Nous avons entendu les sismologues et les architectes. Mais pas les psychologues, pas encore. Les entendra-t-on jamais?
Croyez-vous qu’ils n’auraient rien à nous apporter, à nous dire?
Nous parlons pourtant de reconstruction. Il y a reconstruction et reconstruction. Ce n’est pas seulement les maisons et les routes qu’il faut reconstruire, mais des êtres humains qu’il faut retaper de la tête aux pieds.
Il y a cette idée fausse mais bien vissée dans les boîtes crâniennes qui fait de la dimension psychologique quelque chose de superflu, du vent, un problème de riche. On connaît tous cette blague: «Que veux-tu, toi le va-nu-pieds qui n’as rien? Je veux une bague, mon seigneur». Rires garantis. Parce qu’on ne peut faire plus stupide. La morale de cette blague «historique», c’est qu’il faut penser d’abord à manger et que le reste est superflu. Vraiment?
Rebâtir, reconstruire, restaurer, réhabiliter. Tous ces mots, tous ces vœux, tous ces nobles objectifs collent parfaitement à l’âme humaine. L’âme humaine, figurez-vous, est un édifice absolument extraordinaire, un véritable gratte-ciel, peut-être plus haut et plus sophistiqué que Borj Khalifa ou la tour de Kuala Lumpur.
C’est peut-être un luxe, un détail, me diriez-vous. Mais, comme dit la chanson, pour moi ça veut dire beaucoup.
Laissez-moi vous raconter une histoire. Un jour, un ami médecin m’a raconté comment une femme, qui venait de perdre plusieurs membres de sa famille dans un effondrement d’immeuble, était persuadée que le drame était d’abord une punition du ciel. Une punition qui lui était spécialement destinée. C’était elle qu’on punissait, personne d’autre.
La logique scientifique (construction clandestine, non autorisée, anarchique, travaux dans la bâtisse mitoyenne, etc.) ne l’intéressait pas. A ses yeux, ce n’était que du «sabab» (prétexte, un instrument utilisé par Dieu pour exécuter sa volonté punitive), quelque chose de secondaire. Elle était persuadée que le ciel l’avait punie parce qu’elle n’avait peut-être pas «rendu» un jour de ramadan (un jour non «jeûné», jamais rattrapé). Ou commis quelque péché que le ciel ne lui a jamais pardonné…

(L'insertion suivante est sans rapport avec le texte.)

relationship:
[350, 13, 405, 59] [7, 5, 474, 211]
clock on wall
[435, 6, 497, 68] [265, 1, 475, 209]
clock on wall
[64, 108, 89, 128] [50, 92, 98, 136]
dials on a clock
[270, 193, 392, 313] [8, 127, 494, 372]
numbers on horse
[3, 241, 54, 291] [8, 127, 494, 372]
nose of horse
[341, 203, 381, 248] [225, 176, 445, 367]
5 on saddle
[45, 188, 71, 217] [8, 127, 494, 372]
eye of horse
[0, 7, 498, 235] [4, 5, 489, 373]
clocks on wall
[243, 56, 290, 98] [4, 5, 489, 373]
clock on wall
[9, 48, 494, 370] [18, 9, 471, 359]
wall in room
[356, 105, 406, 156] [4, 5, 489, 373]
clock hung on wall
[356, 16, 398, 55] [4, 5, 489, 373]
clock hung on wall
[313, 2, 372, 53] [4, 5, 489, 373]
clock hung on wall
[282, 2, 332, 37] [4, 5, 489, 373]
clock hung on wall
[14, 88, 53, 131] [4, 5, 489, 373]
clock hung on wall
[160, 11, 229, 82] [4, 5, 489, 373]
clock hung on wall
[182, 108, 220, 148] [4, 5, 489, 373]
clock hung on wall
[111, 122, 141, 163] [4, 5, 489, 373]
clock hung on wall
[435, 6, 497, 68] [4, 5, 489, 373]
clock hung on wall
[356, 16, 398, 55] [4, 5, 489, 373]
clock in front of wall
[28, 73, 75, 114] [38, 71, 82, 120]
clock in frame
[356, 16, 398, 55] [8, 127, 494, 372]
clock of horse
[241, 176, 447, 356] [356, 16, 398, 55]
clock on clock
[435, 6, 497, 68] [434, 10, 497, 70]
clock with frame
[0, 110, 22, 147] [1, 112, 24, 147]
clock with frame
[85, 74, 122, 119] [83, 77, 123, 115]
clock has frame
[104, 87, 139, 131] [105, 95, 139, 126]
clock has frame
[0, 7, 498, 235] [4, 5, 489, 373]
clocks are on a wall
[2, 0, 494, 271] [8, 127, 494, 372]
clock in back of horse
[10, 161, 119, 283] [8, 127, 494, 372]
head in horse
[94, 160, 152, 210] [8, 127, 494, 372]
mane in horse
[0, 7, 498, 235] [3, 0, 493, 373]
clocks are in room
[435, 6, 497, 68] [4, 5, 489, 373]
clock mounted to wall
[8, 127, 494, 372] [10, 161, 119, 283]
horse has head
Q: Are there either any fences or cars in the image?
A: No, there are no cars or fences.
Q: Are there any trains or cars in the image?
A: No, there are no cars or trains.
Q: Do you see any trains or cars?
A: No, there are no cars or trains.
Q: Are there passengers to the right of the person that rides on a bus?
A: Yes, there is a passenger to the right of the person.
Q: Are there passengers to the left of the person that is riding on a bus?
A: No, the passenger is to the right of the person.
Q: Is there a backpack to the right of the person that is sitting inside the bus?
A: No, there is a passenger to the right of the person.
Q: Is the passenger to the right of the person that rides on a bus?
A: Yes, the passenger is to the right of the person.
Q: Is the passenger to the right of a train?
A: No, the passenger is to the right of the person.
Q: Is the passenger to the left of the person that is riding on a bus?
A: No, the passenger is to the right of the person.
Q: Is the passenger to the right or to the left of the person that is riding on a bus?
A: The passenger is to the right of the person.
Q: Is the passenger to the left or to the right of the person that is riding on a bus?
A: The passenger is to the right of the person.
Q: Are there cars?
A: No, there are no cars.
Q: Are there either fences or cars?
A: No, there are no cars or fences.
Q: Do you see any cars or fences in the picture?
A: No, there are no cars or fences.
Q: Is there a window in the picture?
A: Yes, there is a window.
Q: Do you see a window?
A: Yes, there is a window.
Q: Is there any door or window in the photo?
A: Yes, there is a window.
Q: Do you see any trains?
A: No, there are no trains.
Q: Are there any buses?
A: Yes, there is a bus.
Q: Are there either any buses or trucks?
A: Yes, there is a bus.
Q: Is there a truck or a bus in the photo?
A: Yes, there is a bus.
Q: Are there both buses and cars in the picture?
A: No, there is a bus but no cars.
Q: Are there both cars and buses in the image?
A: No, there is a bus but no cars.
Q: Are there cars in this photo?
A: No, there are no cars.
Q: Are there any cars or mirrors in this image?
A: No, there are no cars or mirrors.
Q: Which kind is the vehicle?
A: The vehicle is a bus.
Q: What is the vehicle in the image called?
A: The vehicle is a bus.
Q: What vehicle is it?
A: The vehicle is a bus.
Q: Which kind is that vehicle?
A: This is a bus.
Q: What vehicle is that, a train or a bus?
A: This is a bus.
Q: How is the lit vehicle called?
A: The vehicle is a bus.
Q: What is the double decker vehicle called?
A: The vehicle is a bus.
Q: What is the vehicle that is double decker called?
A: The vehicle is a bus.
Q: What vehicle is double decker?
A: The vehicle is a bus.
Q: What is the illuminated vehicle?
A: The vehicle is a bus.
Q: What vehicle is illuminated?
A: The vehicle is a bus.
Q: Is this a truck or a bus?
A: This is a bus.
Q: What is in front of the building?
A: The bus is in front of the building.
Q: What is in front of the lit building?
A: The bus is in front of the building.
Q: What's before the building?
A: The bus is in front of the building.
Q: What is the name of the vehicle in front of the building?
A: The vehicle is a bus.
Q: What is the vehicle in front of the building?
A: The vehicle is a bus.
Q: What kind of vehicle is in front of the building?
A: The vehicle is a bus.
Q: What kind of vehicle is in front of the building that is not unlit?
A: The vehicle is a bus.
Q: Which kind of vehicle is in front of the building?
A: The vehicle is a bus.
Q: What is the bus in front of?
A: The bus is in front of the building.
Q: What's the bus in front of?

Rien ni personne ne pouvait réconforter la pauvre femme. Il faut imaginer l’ampleur de la douleur, ou plutôt des douleurs, une torture sans fin. En plus d’avoir perdu ses proches, ses biens, sa vie, elle ruminait et s’en voulait…
Avoir une oreille attentive, qui écoute tout et éponge tout, sans réserve. Juste des mots de réconfort, des mots justes, qui atténuent le poids des responsabilités et arrivent à redonner l’espoir. Cette aide-là, ce soutien-là, n’a pas de prix. Ces mots ne remplacent pas le pain, ni les murs et les vies effondrés. Mais ils apportent cette charpente qui fera tenir l’extraordinaire édifice de l’âme humaine.